Raster Design is included with many of the Autodesk Suites, including Building Design Suite, Infrastructure Design Suite, and AutoCAD Design Suite, and it seems to be under utilized. The following is a quick tutorial showing how to remove portions of a raster image and replace it with new data. Can you do this with simple tools such as Windows Paint, or even more complex tools such as PhotoShop? Probably. But if you have a raster image in your DWG file, why not use the tools that are sitting right there?
Let’s start with a bitonal TIFF image [Bitonal meaning that this is a 1-bit image, each pixel is either “On” (White) or “Off” (Black)]. Most large format scanners have the ability to scan to this mode. In this case, we have an existing scan of a drawing and everything is correct except for the two “24” numbers shown in the table here. We want to replace them with “28”
The first thing to do is to erase each “24”. Of course you can’t use the regular ERASE command. Switch to the Raster Tools ribbon and in the Edit panel, you’ll find a Remove drop down. Click this, then choose Rectangular Region. This will let you define a rectangular area of a raster image and delete it. (Of course what it’s actually doing is turning those pixels from “White” to “Black”)

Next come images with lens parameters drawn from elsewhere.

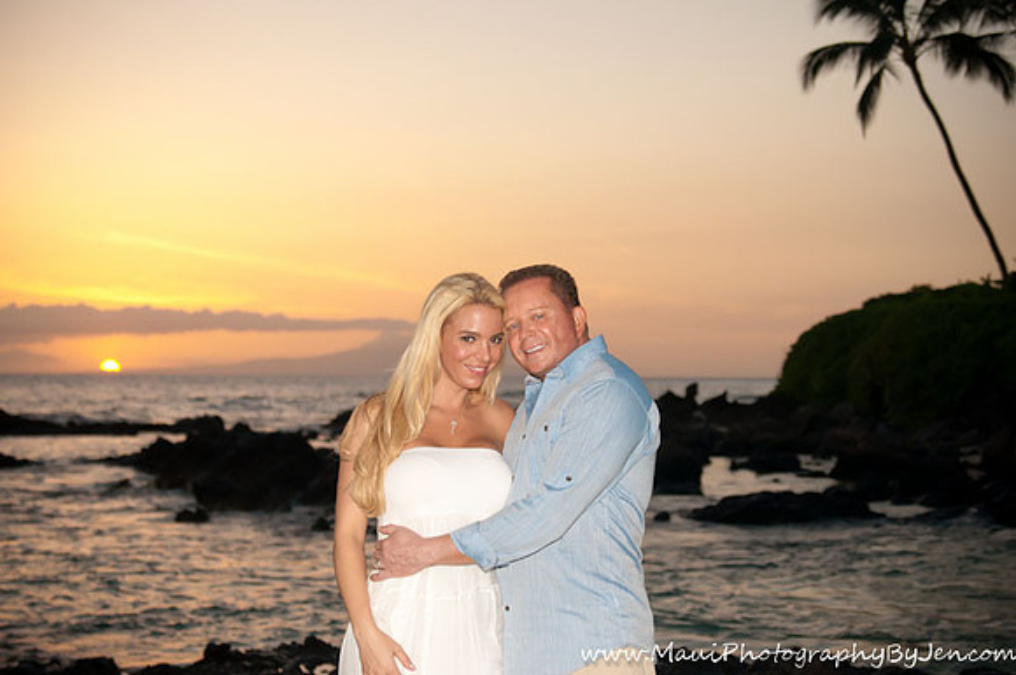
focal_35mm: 54
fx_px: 1522
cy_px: 338
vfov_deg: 25.0
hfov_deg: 36.9
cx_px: 508
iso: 800
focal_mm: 36
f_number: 2.8
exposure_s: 1/1600
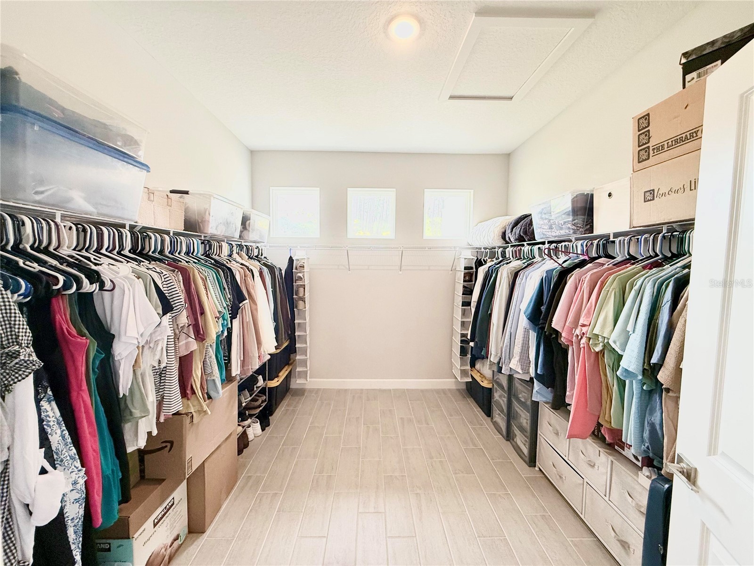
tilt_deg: -2.9
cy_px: 283
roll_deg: -0.5
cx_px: 377
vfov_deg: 85.7
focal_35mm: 14
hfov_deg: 102.1
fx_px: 305
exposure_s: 1/120
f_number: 2.2
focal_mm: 2.22
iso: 200
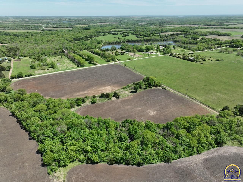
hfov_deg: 71.6
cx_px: 122
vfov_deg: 56.8
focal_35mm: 24
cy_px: 91
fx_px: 168
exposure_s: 1/1600
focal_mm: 12.29
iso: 130
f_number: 2.8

Below shows us selecting a rectangular area around the leftmost “24”.
The next image shows both “24”s have been removed from the image.

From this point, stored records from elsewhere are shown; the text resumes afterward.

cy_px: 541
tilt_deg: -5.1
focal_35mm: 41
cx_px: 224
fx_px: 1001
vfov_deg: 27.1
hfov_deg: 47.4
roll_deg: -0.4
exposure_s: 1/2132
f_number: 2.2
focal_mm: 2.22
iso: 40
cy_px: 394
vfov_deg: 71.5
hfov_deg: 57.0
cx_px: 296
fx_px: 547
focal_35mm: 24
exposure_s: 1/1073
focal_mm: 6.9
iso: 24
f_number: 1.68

Now you can use your regular AutoCAD commands such as TEXT or MTEXT to create the needed text strings “28”. Notice in the image below we have created 2 AutoCAD Text entities. Now you have to decide whether or not you want to incorporate these CAD entities into the raster image, or leave them as CAD vector objects. In this case, we are going to merge the CAD text into the raster image.
To do this, click down on the Edit panel and find the command “Merge Vector”

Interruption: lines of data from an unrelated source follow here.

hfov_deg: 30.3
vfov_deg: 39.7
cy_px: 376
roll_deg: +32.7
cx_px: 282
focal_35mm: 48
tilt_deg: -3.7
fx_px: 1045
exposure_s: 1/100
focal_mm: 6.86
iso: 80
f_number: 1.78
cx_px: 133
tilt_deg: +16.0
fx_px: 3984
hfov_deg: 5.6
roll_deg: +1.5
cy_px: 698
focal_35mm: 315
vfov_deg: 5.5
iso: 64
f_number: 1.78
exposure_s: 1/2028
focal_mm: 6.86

Click this command and follow the prompts. The image below shows the completed task and now the “28”s are part of the raster image and can be used in other DWG files.
Be sure to SAVE the raster image after making your changes. If you try to save the drawing before saving the raster image, you will get a message such as this, reminding you that you have unsaved raster image changes.
This was a simple exercise in Raster Design. What are all those other Raster commands for? We’ll explore some more of them in the future.